▶ _What you need to do_
Retype only the lines from the top of the records to the line with "sạc trong suốt quá trình cập nhật).", including that line but none of the pictures.

▶ _Data for analysis_
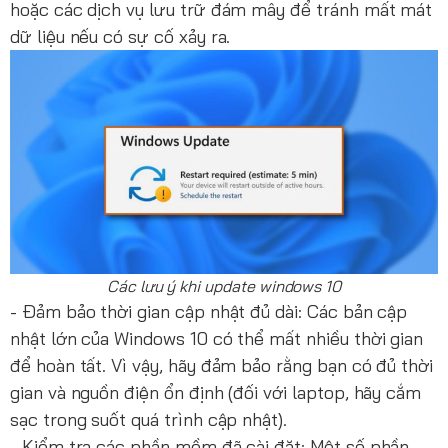
hoặc các dịch vụ lưu trữ đám mây để tránh mất mát
dữ liệu nếu có sự cố xảy ra.
Các lưu ý khi update windows 10
- Đảm bảo thời gian cập nhật đủ dài: Các bản cập
nhật lớn của Windows 10 có thể mất nhiều thời gian
để hoàn tất. Vì vậy, hãy đảm bảo rằng bạn có đủ thời
gian và nguồn điện ổn định (đối với laptop, hãy cắm
sạc trong suốt quá trình cập nhật).
- Kiểm tra các phần mềm đã cài đặt: Một số phần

▶ _Response below_
hoặc các dịch vụ lưu trữ đám mây để tránh mất mát
dữ liệu nếu có sự cố xảy ra.
Các lưu ý khi update windows 10
- Đảm bảo thời gian cập nhật đủ dài: Các bản cập
nhật lớn của Windows 10 có thể mất nhiều thời gian
để hoàn tất. Vì vậy, hãy đảm bảo rằng bạn có đủ thời
gian và nguồn điện ổn định (đối với laptop, hãy cắm
sạc trong suốt quá trình cập nhật).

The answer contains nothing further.